В общем, поэма «Медный всадник».
«Солдатское поле», — прочитал Сергей на внушительной чугунной же плите, прикрепленной к ограде. Так он впервые в жизни увидал собственные слова, пусть хотя бы одно название, отлитые в металле. Пускай пока не в бронзе, но все-таки — в чугуне. Начало положено.
Воронин сделал Сергея знаменитым. Пускай временно, пускай регионально и все-таки — знаменитым. Очерк рекомендовали для изучения на факультете журналистики, а само Солдатское поле обозначили на картах области и вписали наряду с Мамаевым курганом в экскурсионные маршруты, благо вокруг памятника разбили небольшой парк, поставили скамейки, где туристы могли не только культурно отдохнуть, но и культурно выпить и даже закусить.
И на каждой экскурсии экскурсоводы благодарно и пафосно вспоминали, как отца-основателя, имя Сергея Гусева, хотя по-хорошему вспоминать надо было Воронина.
* * *
Поле разминировали довольно долго, и Сергей несколько дней действительно прожил среди солдат-минеров. В их брезентовой палатке, которую они установили там, где впоследствии возник мемориал. Солдатами командовал лейтенант, юное существо, отпрашивавшееся по вечерам у подчиненных на танцы. Отпрашиваться ему приходилось в основном у Сергея, который, вспомнив свое армейское прошлое, добровольно взял на себя старшинство в их крохотной команде, да он и был здесь старше всех по возрасту. И не только по возрасту: с переходом в «Комсомольскую правду» военкомат произвел его заочно в старшие лейтенанты. Вот уж действительно: солдат спит, а служба идет.
Разыскал Сергей и совхозных парней, с которыми первый раз обшаривал поле. Они оказались очень кстати — наперечет знали все опасные места здесь.
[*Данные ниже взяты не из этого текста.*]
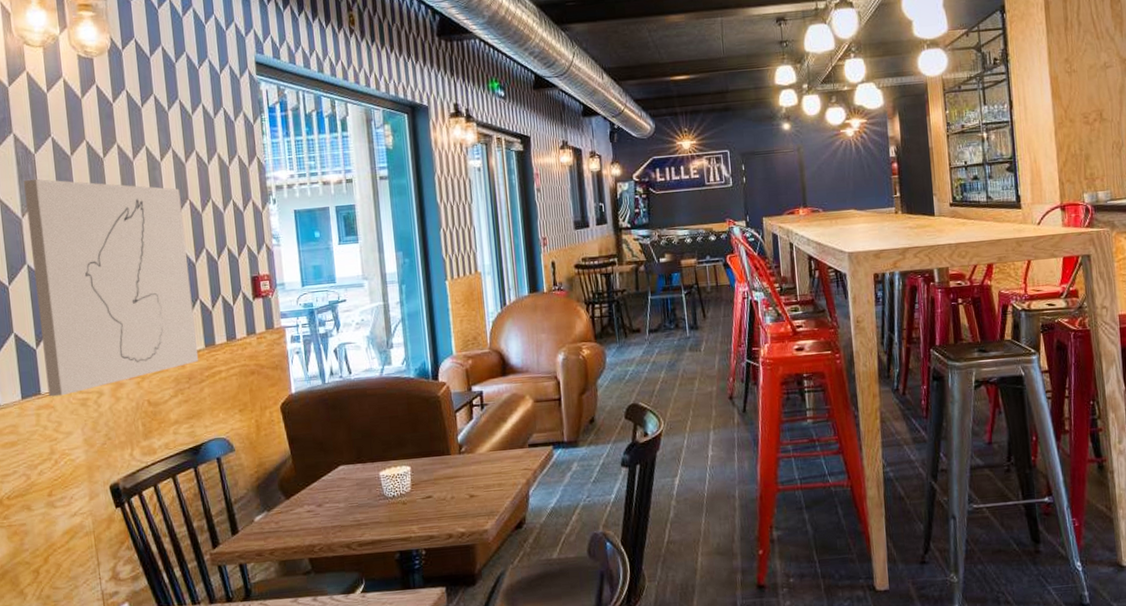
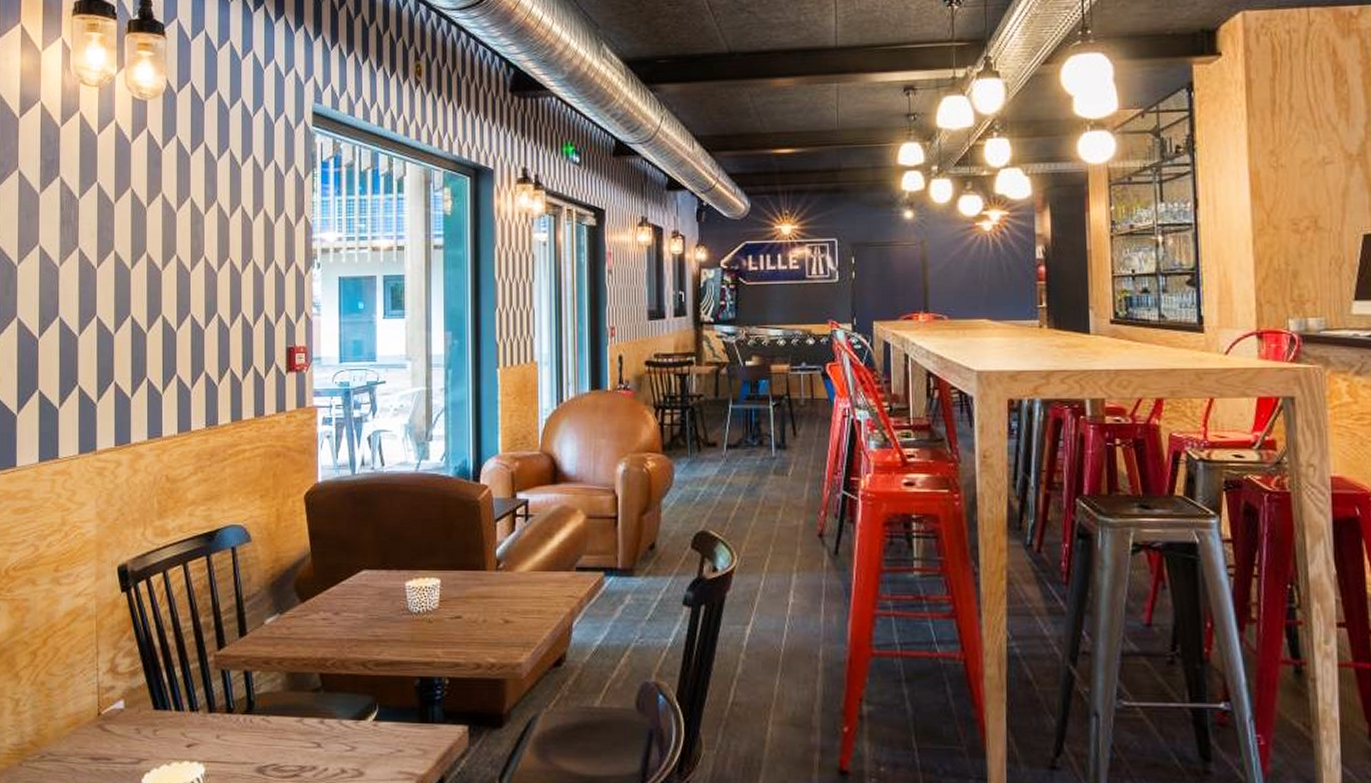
wall art: present [24,178,199,397] -> none [65,225,223,462]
Солдаты с миноискателями выстраивались вереницею и медленно, полушагом двигались по полю, как косцы в сенокос. И абсолютно молча: опустив головы и настороженно вслушиваясь в зуммеры наушников. Окруженные, укутанные тишиной, как туманом. Сергей, пользуясь положением, и сам походил с миноискателем. В наушниках зудело почти безостановочно. Снаряды и мины, вылущенные из земли с еще большими предосторожностями, чем человеческие кости и пышно припудренные ржавчиной, сносили, как спящих грудничков, к оврагу. Если попадались неразорвавшиеся бомбы, из них пытались на месте выдернуть детонаторы и уже в этом, более безопасном виде на военном вездеходе ГАЗ-66 перевезти туда же, в овраг. Если взрыватель не поддавался, оказывался намертво приваренным временем к корпусу, бомбу нежно, словно отравленного ядом покойника, на вытянутых руках поднимали в тот же грузовичок с опущенными бортами, укладывали, не дыша, в ящик с песком и, действительно похоронным осторожным, замедленным ходом, везли к месту бурной кремации — к оврагу же. К команде и грузовику придан солдат-шофер, но лейтенант всякий раз, отодвигая его, садился за руль сам. За день каждый раз собиралась приличная кучка — можно подумать, что поработали добросовестные пионеры на сборе металлолома. Ближе к вечеру, когда и в окрестных полях затихали моторы, ее взрывали. Устанавливали «адскую машину», отходили в укрытие — то есть просто подальше от оврага, лейтенантик поворачивал ручку «динамо» и падал рядом ничком, по-мальчишески накрыв железную каску на голове еще и парой своих ладошек, и из оврага взмывал короткий высверк, окаймленный черным сажистым облачком — вроде как покойник громко выдохнул — и предваряемый глухим и скорее подземным, нежели металлическим, рокотом.